MLReef is the first platform that introduces distributed Machine Learning development. They key mechanic is a hybrid between pro-code - for data scientists´ operational freedom - and no/low code - for accessibility for laymen.
In the next chapters, we will discuss and give you a preview of central elements, workflows and explicit use cases of distributed ML development.
Central elements of distributed ML development
The technical core elements of distributed ML development principles are based on the capacity of covering major parts of the ML life cycle, reproducibility and concurrency for data handling, code elements and pipelines. On top of these, workflow and accessibility mechanics need to support collaboration, flexibility and ease of use. All these elements are necessary to distribute the work across different actors within the organization, independent from their role and expertise.
In software engineering, where distributed development fundamentally originates by toolkits such as (git and git based Source Code Management (SCM) platforms. In contrast to this, data science needs several more layers and some fundamentally different workflow mechanics. In addition to SCM capacities, for versioning and working concurrently on code, DS platforms need to support easy pipeline creation from data handling, model training & evaluation as well as flexible deployment mechanism.
We believe that distributed ML development needs to address the needs of DS as well as to other stakeholders equally. In our view, modular approach that enables DS to write any code function without limitations as well as a simplistic explorability, re-usability and adaptability of these code modules within pipelines for other participating stakeholders, is needed. The operational mechanics needed therefore spawns from full flexibility to widespread simplicity.
Distributed ML workflows
In terms of internal workflows involving several, ground different stakeholders require structure on one side and transparency on the other. Collaboration is central and communication vital for the success. In MLReef we solved this by modular and reusable git-based elements — we call them AI Modules. These are the central working sphere for data scientists.
Much of the other activities within the ML life cycle can (and should) be handled by domain experts, analysts, product owners and other stakeholders that are able to understand much better the final requirements of a deployed model. The most widespread ML development approach binds these stakeholders only peripherally into the value chain. This is especially tricky in many cases when data complexity is high and requirements for the predictive accuracy business sensitive.
In MLReef, other stakeholders, especially those at the departments and teams where the final model is aimed to be deployed at, are a very central role in the development process. Foremost, in the development of the data sets (from acquisition to pre-processing and analysis).
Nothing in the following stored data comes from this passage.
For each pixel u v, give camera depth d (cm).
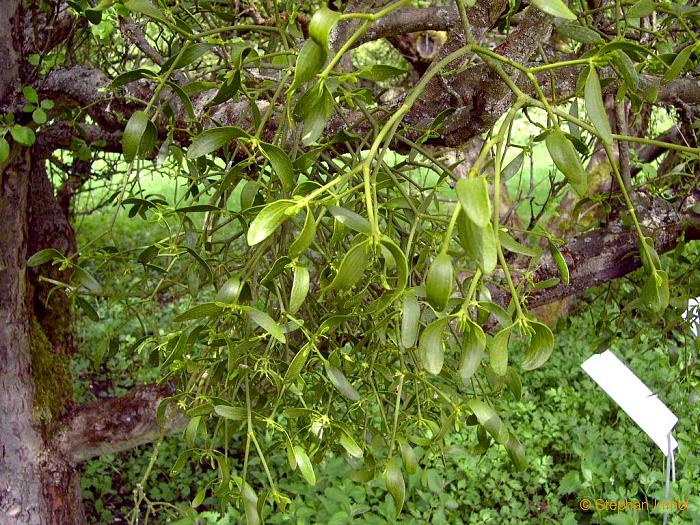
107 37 145
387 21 155
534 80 60
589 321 364
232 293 75
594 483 265
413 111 115
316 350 81
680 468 276
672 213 159
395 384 111
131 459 299
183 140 137
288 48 95
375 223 56
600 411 308
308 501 254
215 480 104
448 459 275
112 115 138
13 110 131
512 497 273
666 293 67
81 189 266
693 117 170
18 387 151
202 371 106
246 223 89
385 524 235
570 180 58
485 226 46
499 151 53
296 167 89
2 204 140
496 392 92
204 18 144
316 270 126
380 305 72
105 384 329
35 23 128
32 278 177
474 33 114
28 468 153
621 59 61
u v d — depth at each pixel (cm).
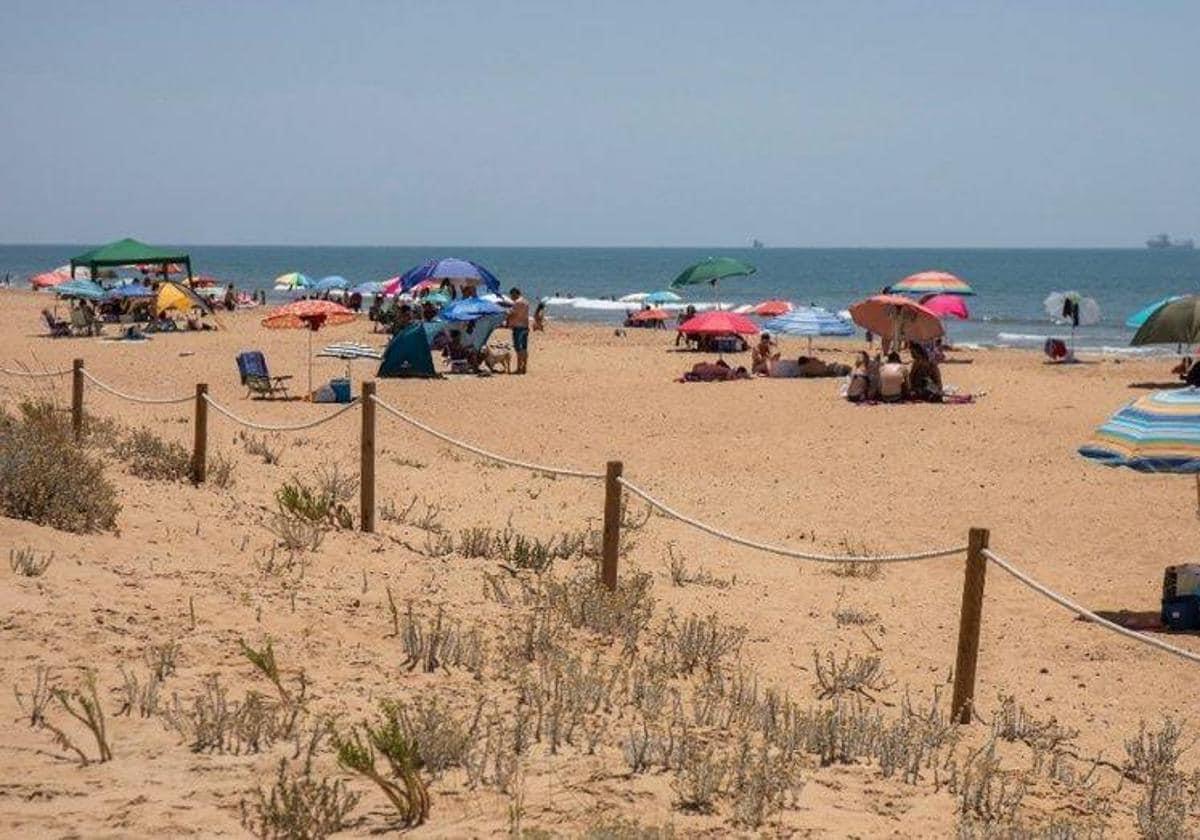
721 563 1305
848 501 1673
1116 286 13475
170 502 1224
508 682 790
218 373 3100
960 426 2300
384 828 539
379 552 1155
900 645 1033
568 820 561
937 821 619
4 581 857
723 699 816
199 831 517
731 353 3869
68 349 3719
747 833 567
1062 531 1500
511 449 2078
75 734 623
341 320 2661
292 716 663
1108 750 814
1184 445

An essential aspect is iteration in data sets with full version control and replicability capacities. If teams can easily iterate and validate the performance of a model, not only in terms of internal architecture, hyperparameters and other pipeline variables but also with variations of data sets, the final performance of the model can only be improved.
The acceptance of a model is key to maintain expected ROI. The benefits of including domain experts early in the development phase are high, in terms of quality, maintenance activities, improvements and acceptance of predictions.
A glance to first adopters - use case presentation
Distributed ML development is an entirely new mechanism in conventional data science. During the last year, we could validate the model with different use cases and organizations.
With Schwabe Ley & Greiner (SLG) - a leading European Treasury Consulting firm – we found an ideal partner to premiere MLReef´s distributed workflow mechanics into a real world use case and organization. SLG’s subject matter experts partnered with MLReef’s data scientists in the development process. The outcome, in terms of operational effectiveness, can be summarized as follows:
From MLReef side (we acted as developing agency):
- between 2 - 5 hours per week to develop the NLP model as AI Module
- initially, we had to write several rules to read with high accuracy the texts within a PDF. Due to high variance in their structure, several hours were spent on this task
- Continuous consultations and guiding during the ML development phase
From SLG´s perspective:
- Their treasury and legal experts where in charge of creating the data sets
- They operated AI Modules, that we as agency published for them, as drag and drop elements
- SLG managed the entire project and autonomously launched pipelines to train models.
- Legal experts and treasury consultants validated the model performance and reported back to us for feedback and improvements.
In total, around 80% of the development effort came from subject matter experts within SLG. Around 20% were contributed from data scientists from MLReef. The general quality of the model was impressive and can now be further trained and developed by SLG.